Week 14: 11/29/2016 - 12/06/2016

This week I concluded the data collection phase. I was able to capture a varying range of people in regards to C/C++ experience. All the participants were YSU students, the majors that participated were Computer Science and Electrical Engineering. While I was hoping to get other majors from the CSIS department to compare gaze-data I think having 2 majors will be enough to compare. The process went smoothly, I was able to keep all the collected gaze-data and I also learned a lot from even moderating. After just visually analyzing (i.e. looking over gaze-data representations, no tools) I can already determine a few trends. For example, those who have less experience with C/C++ use the title and question text more to assign tags, especially for the more complicated tasks, versus using the code. It also seems that those with more C/C++ experience were better able to assign tags that apply more to the question solution versus obvious things found directly in the text/code, this was expected. I plan to incorporate simple observations like this, as I think they are useful in interpreting how tags were selected. In this upcoming week I will do the following:
1. Analyze data as a whole - use Tobii to look into fixation count, duration count, and time to first fixation. I hope to compare how people considered oracle (positive) tags vs the distractors (negative) in coming to their tag selections.
2. Compare data from different levels of experience - consider how people came to the correct/incorrect conclusions based on their experience levels and try to determine common trends.

Furthermore, I want to use the gathered data to determine keywords that should award higher weights to suggested tags. I think this is something that will be helpful, especially in the future when applying the machine learning algorithms.

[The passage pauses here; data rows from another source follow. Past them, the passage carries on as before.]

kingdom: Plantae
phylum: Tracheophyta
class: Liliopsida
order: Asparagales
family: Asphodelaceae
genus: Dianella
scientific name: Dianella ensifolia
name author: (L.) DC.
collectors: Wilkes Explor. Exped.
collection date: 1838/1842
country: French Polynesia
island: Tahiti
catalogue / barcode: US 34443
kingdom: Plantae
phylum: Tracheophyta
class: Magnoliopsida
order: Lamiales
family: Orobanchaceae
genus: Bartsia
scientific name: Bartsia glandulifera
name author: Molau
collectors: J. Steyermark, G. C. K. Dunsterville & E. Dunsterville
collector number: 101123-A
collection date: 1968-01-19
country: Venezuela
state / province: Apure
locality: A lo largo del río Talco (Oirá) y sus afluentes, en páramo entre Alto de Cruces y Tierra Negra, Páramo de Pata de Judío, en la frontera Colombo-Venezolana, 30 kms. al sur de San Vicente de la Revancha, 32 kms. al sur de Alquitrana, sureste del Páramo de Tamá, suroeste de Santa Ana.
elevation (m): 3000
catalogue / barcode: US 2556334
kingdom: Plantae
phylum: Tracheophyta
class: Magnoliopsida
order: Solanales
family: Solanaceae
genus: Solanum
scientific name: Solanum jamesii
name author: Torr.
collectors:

Week 14: 11/29/2016 - 12/06/2016

This past week I prepared and presented an introductory tutorial on Scala and Apache Spark for YSU's Local Hack Day. I demonstrated how to set up a Scala and Spark program using Maven in IntelliJ. I explained basic programming concepts in Scala, such as data types, classes, objects, functions, anonymous functions. I also explained basic programming concepts of the Apache Spark Streaming API, such as SparkContexts and StreamingContexts. All of the concepts discussed in my workshop can be found in a PowerPoint presentation on the LHD Workshop tab of my website: http://jlwise.people.ysu.edu/ . This work is important to our CREU project, because we will be using Scala and Spark ML to analyze the data Ali collected on software developers viewing Stack Overflow questions. I also learned how to install Scala and Spark in IntelliJ without the need to download the Scala and Spark libraries directly.

Here is a photo of me presenting at Local Hack Day:

Friday, December 2, 2016

Week 13: 11/22/2016 - 11/29/2016

This past week I read and summarized the paper, Multi-Label Classification: An Overview, as a PowerPoint presentation. The paper explains 14 different multi-label classification algorithms (although many of the algorithms overlap or are variations of each other). This paper also experimentally compares three of the algorithms using Hamming Loss and accuracy metrics. It determined that the transformation algorithms PT3 and PT4 predicts the best with accuracy and Hamming Loss metrics respectively. I learned what multi-label classification is compared to single-label classification. Multi-label classification assigns multiple prediction labels to a single data sample instead of a single prediction label to a single data sample. Multi-label classification makes the most sense for the Stack Overflow tag prediction analysis we will be performing next semester, because we want to label a question with multiple tags ("prediction labels").